Shadow Algae: I had an idea for a species of algae that would grow on the surface of rocks as a film one cell thick. It is eaten by animals that scrape/lick it off the rock. Because of this it has a remarkable defense mechanism. Whenever an algal cell detects a sharp decrease in light levels, as when an animal's shadow covers it (but not when a cloud's shadow covers it, or a nearby rock or tree casts a moving shadow due to the movement of the sun across the sky), it automatically chemically disassembles its photosynthetic pigments (chlorophyll?) at high speed and instantly turns transparent. Thus, it no longer stands out as a colored blotch on the rock and just blends in. This strategy doesn't always work, but it is better than nothing. Just in case, it has a second defense mechanism: It flattens itself onto the rock, holding tighter. It does not always hold this position, because it prefers a certain gas-exchange rate and the greater surface-area-to-volume ratio increases this rate.
Popcorn Slime Mold: These slime molds move slowly as blobs along the forest floor, absorbing and digesting leaf litter. However, when they "smell" nearby carrion in large amounts (or even blood from a recent predator's kill) they grow small bulbs on their backs in a matter of minutes or seconds. The outer layer of cells of these bulbs become rigid and airtight, while the inner cells unleash a chemical reaction that rapidly raises the internal temperature to the boiling point.
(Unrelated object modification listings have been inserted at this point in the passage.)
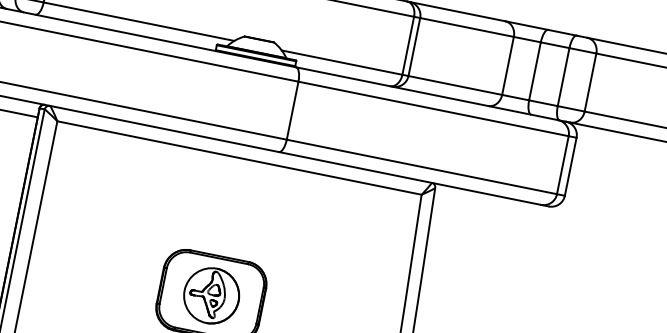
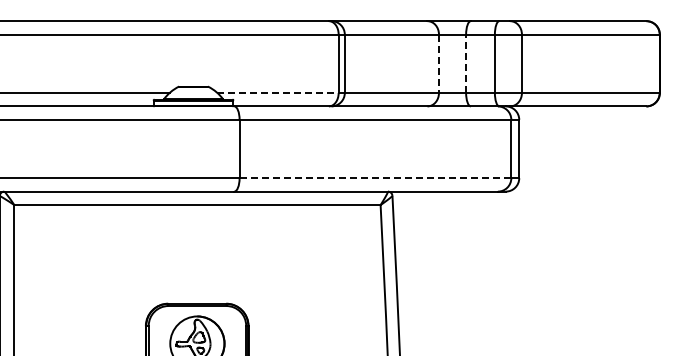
line: (342, 62) -> (278, 92), solid -> dashed
line: (507, 66) -> (438, 64), solid -> dashed
line: (535, 71) -> (466, 63), solid -> dashed
line: (421, 167) -> (375, 178), solid -> dashed

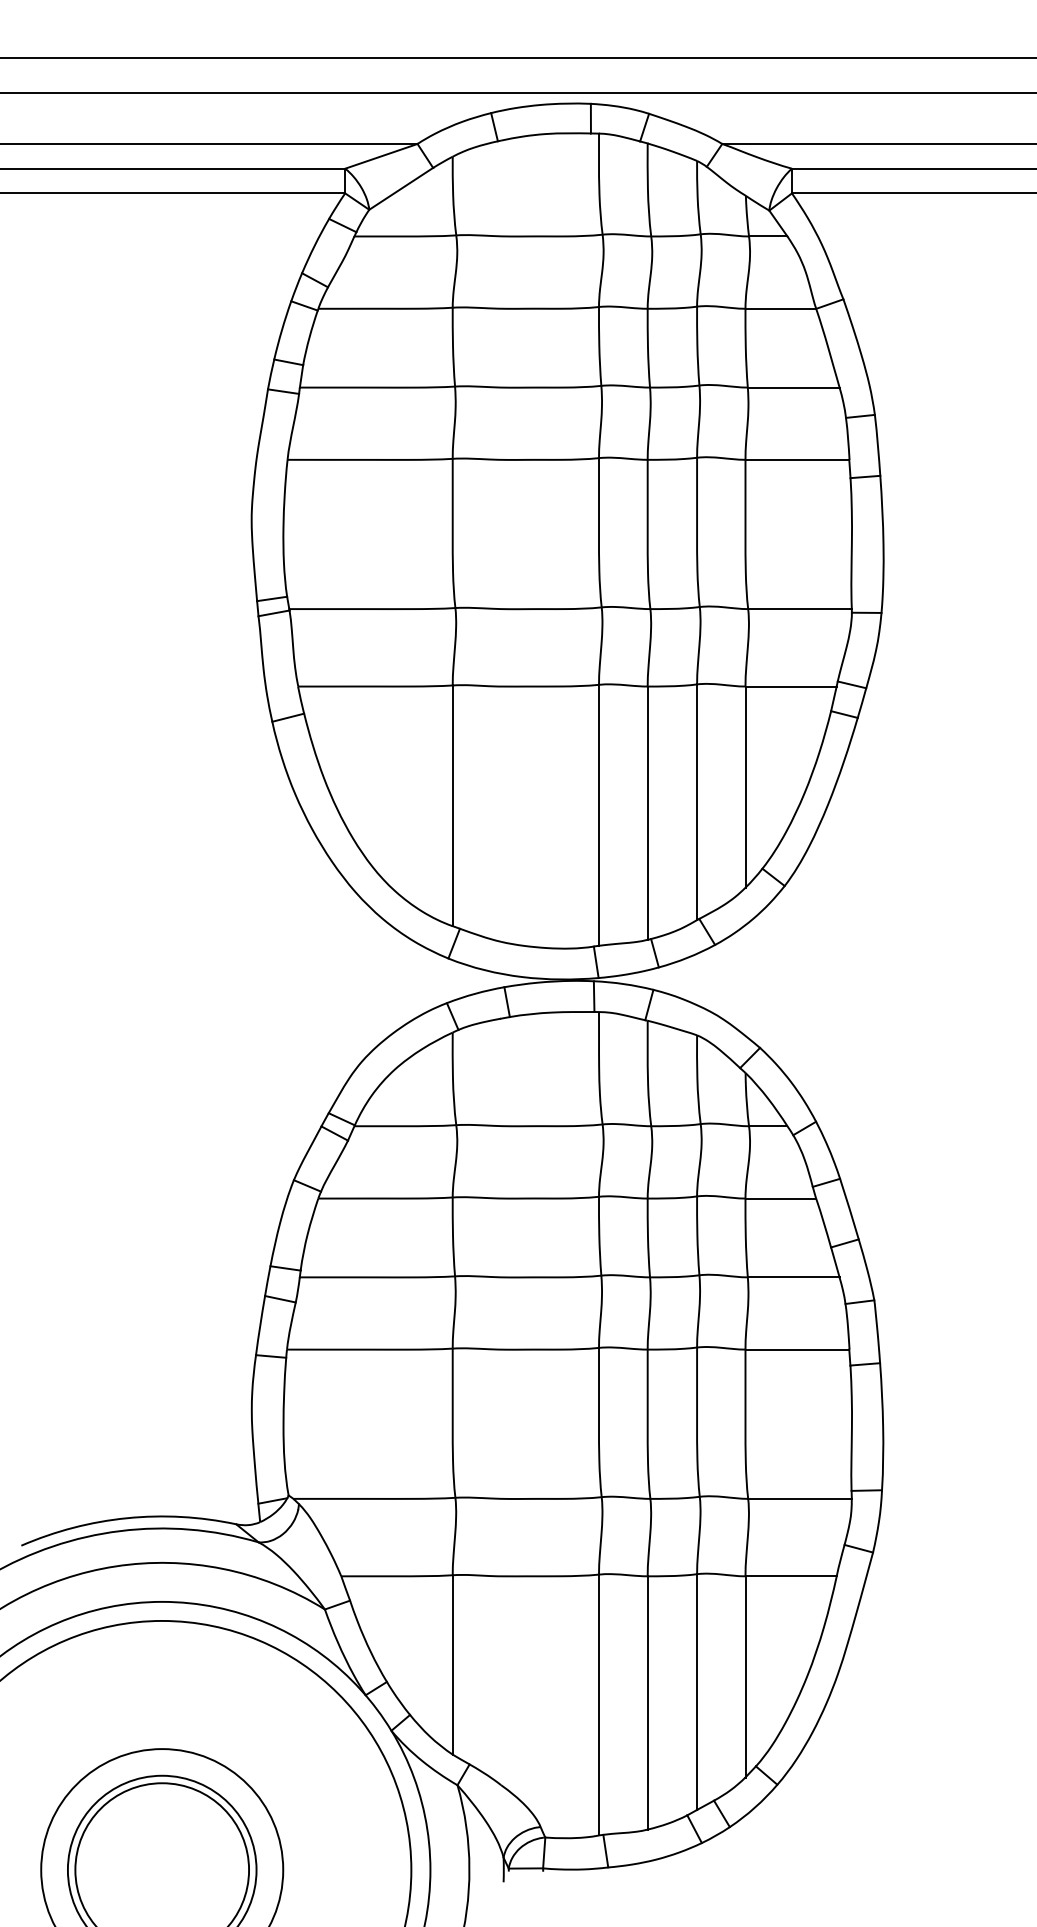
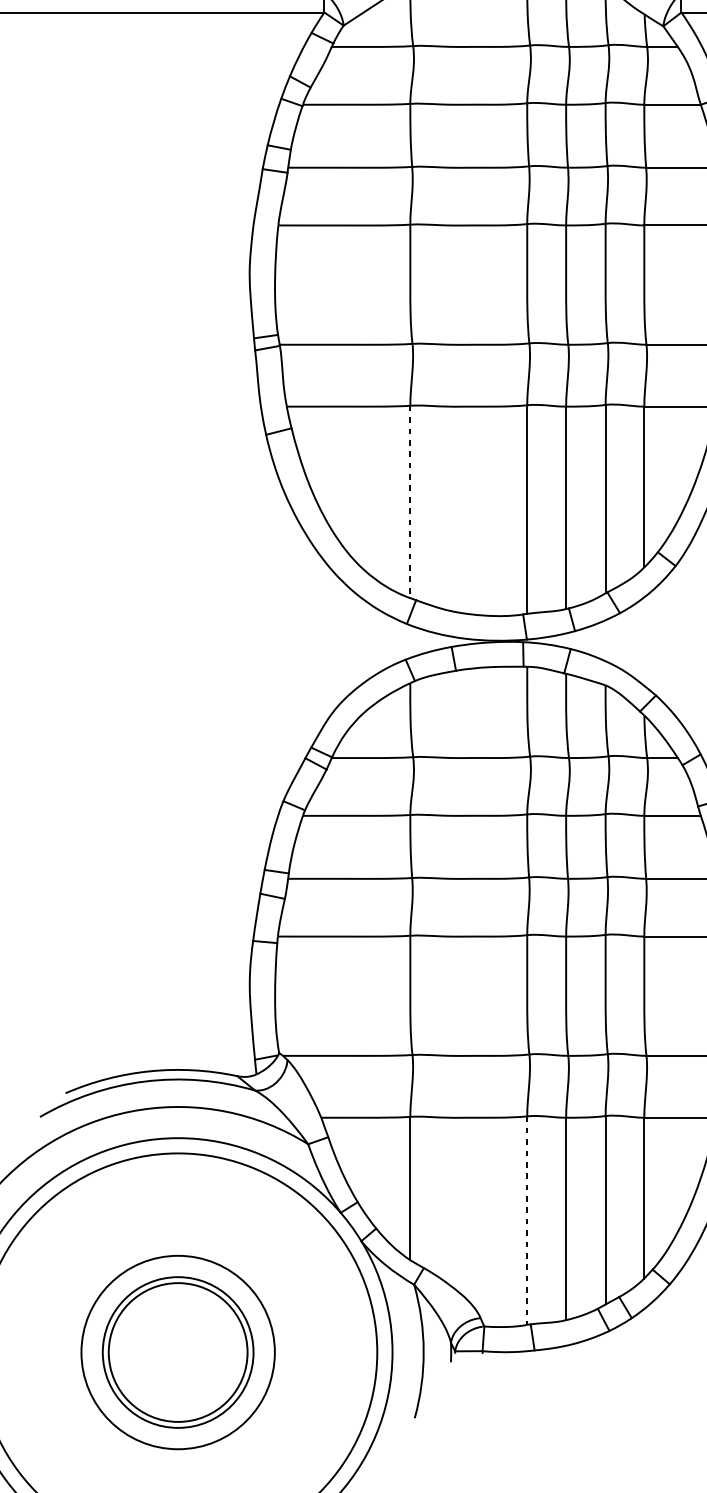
line: (452, 806) -> (410, 502), solid -> dashed
line: (599, 1705) -> (527, 1220), solid -> dashed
Soon, the bulbs explode and spray spores in all directions, sometimes for several meters, hoping that some of them will get to the carrion before other competing slime molds do.
Self-Righting Plants: Each cell in these plants has a tiny vacuole that holds a tiny bead. Gravity pulls the bead to the lowest side of the vacuole, allowing the cell to sense the direction of gravity. When the plant is pushed over by wind (or anything else) the cells on one side of the plant contract and the cells on the other side vertically stretch. This happens so quickly and responsively that the plant can catch its balance before it falls over. This way, the roots don't have to go as deep. This would be an advantage for plants growing in shallow soil or directly on stone (or on other plants (epiphytes)).